Pangborn predicts that reducing the cost of securing Web traffic will encourage wider adoption of encryption. “There’s going to be more development of applications that require encryption or just always use it,” he says.
That may enable more Web providers to follow the lead of Google and Facebook, both of which have made it possible for people to use their services over a secure connection. Google’s e-mail service, Gmail, always uses a secure link, and a secure version of Google’s search engine is also available. Facebook allows users to set their accounts to always use HTTPS. The Electronic Frontier Foundation, a digital rights group, has begun a “HTTPS everywhere campaign to encourage more Web sites to make such security a default.
Cavium’s new chip has 64 cores and is between 12 and 16 times faster than a previous, eight core, version. The new version can also process more than twice as much data using the same amount of energy. Such large increases in performance between generations are unusual, says Pangborn, but this one was necessary if encryption is to be used widely rather than just for specific cases like payments.
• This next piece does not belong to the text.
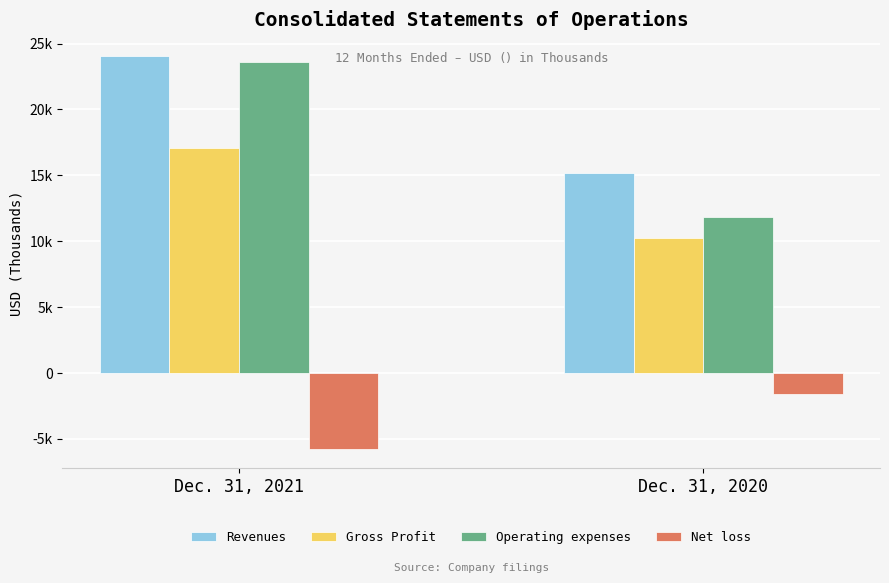

What is the difference between the maximum and minimum values in the Gross Profit series?

6890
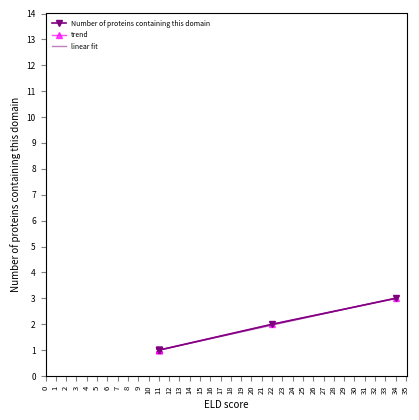

The chart shows a value of 1 at 11. True or false?

True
In the next few months the first Nitrox III chips will be made available for testing by companies that make data-center hardware, with final versions expected to debut early next year.
Bob Wheeler, an analyst specializing in networking chips at the Linley Group, says that many data centers don’t use special hardware for their encryption, because only a small percentage of their traffic is encrypted. “If secure connections become more common and a lot of data is encrypted, chips like this will be needed, because data centers are very sensitive to energy efficiency,” says Wheeler.
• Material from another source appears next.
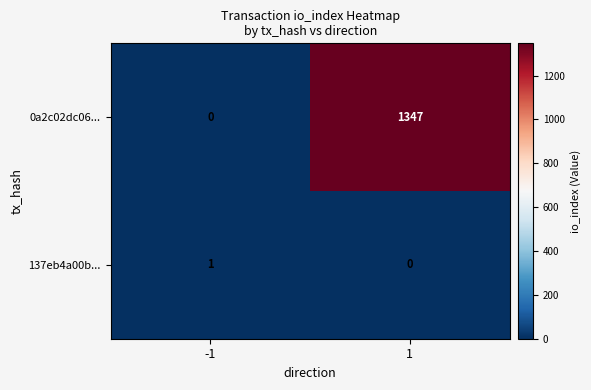

At -1, list the series in order from smallest to largest.

0a2c02dc06..., 137eb4a00b...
The growth of cloud computing is dramatically increasing the demand for encrypted data, Wheeler says. When applications reside online instead of on a hard drive, all kinds of data become vulnerable, he notes.
Although Cavium’s chip, when it launches, may offer the most powerful and efficient way to encrypt data, Wheeler says that less capable chips could still compete with it. Intel and other chip manufacturers are starting to add specialized encryption cores to general-purpose chips designed for use in Web servers. Some companies may consider it more practical to use regular chips with limited encryption functionality than to buy extra, dedicated processors.